**Problem statement**
Reproduce, character for character, the lines below from the first through the one with "In bigger software". Leave pictures out.

Start of Records supplied

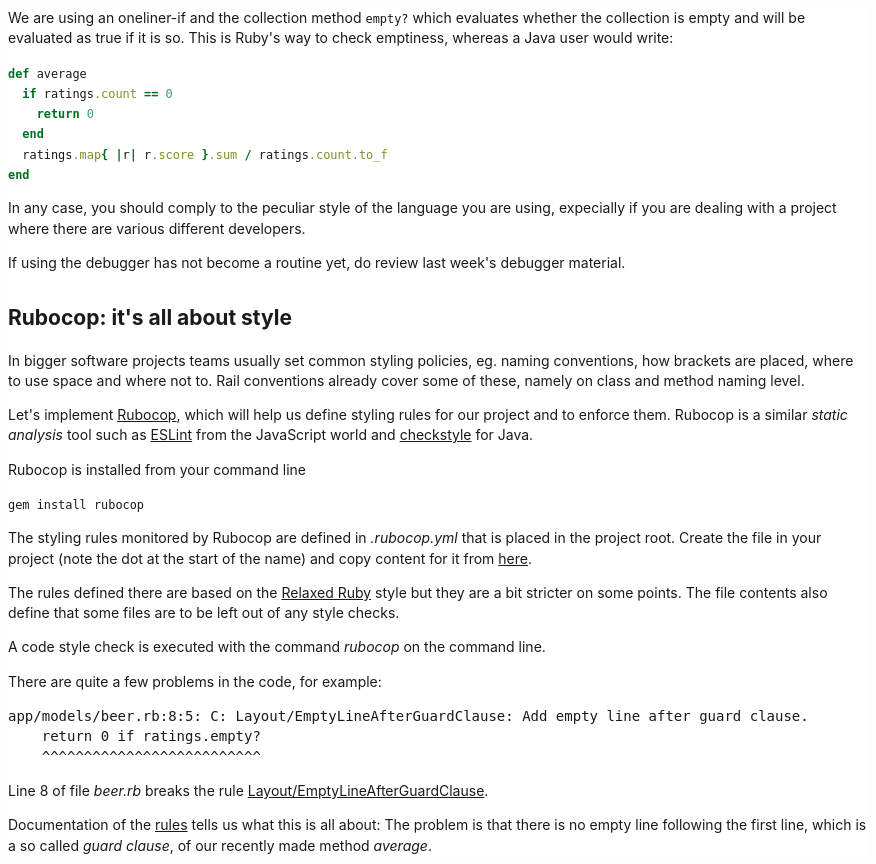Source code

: We are using an oneliner-if and the collection method <code>empty?</code> which evaluates whether the collection is empty and will be evaluated as true if it is so. This is Ruby's way to check emptiness, whereas a Java user would write:

```ruby
def average
  if ratings.count == 0
    return 0
  end
  ratings.map{ |r| r.score }.sum / ratings.count.to_f
end
```

In any case, you should comply to the peculiar style of the language you are using, expecially if you are dealing with a project where there are various different developers.

If using the debugger has not become a routine yet, do review last week's debugger material.

## Rubocop: it's all about style

In bigger software projects teams usually set common styling policies, eg. naming conventions, how brackets are placed, where to use space and where not to. Rail conventions already cover some of these, namely on class and  method naming level.

Let's implement [Rubocop](https://github.com/rubocop-hq/rubocop), which will help us define styling rules for our project and to enforce them. Rubocop is a similar _static analysis_ tool such as [ESLint](https://eslint.org/) from the JavaScript world and [checkstyle](http://checkstyle.sourceforge.net/) for Java.

Rubocop is installed from your command line
 
    gem install rubocop

The styling rules monitored by Rubocop are defined in _.rubocop.yml_ that is placed in the project root. Create the file in your project (note the dot at the start of the name) and copy content for it from [here](https://github.com/mluukkai/WebPalvelinohjelmointi2022/main/misc/.rubocop.yml).

The rules defined there are based on the [Relaxed Ruby](https://relaxed.ruby.style/) style but they are a bit stricter on some points. The file contents also define that some files are to be left out of any style checks.

A code style check is executed with the command _rubocop_ on the command line.

There are quite a few problems in the code, for example:

<pre>
app/models/beer.rb:8:5: C: Layout/EmptyLineAfterGuardClause: Add empty line after guard clause.
    return 0 if ratings.empty?
    ^^^^^^^^^^^^^^^^^^^^^^^^^^
</pre>

Line 8 of file _beer.rb_ breaks the rule [Layout/EmptyLineAfterGuardClause](http://docs.rubocop.org/en/latest/cops_layout/#layoutemptylineafterguardclause).

Documentation of the [rules](http://docs.rubocop.org/en/latest/cops/) tells us what this is all about: The problem is that there is no empty line following the first line, which is a so called _guard clause_, of our recently made method _average_.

End of Records supplied

**Exercise solution**
Source code

: We are using an oneliner-if and the collection method <code>empty?</code> which evaluates whether the collection is empty and will be evaluated as true if it is so. This is Ruby's way to check emptiness, whereas a Java user would write:

```ruby
def average
  if ratings.count == 0
    return 0
  end
  ratings.map{ |r| r.score }.sum / ratings.count.to_f
end
```

In any case, you should comply to the peculiar style of the language you are using, expecially if you are dealing with a project where there are various different developers.

If using the debugger has not become a routine yet, do review last week's debugger material.

## Rubocop: it's all about style

In bigger software projects teams usually set common styling policies, eg. naming conventions, how brackets are placed, where to use space and where not to. Rail conventions already cover some of these, namely on class and  method naming level.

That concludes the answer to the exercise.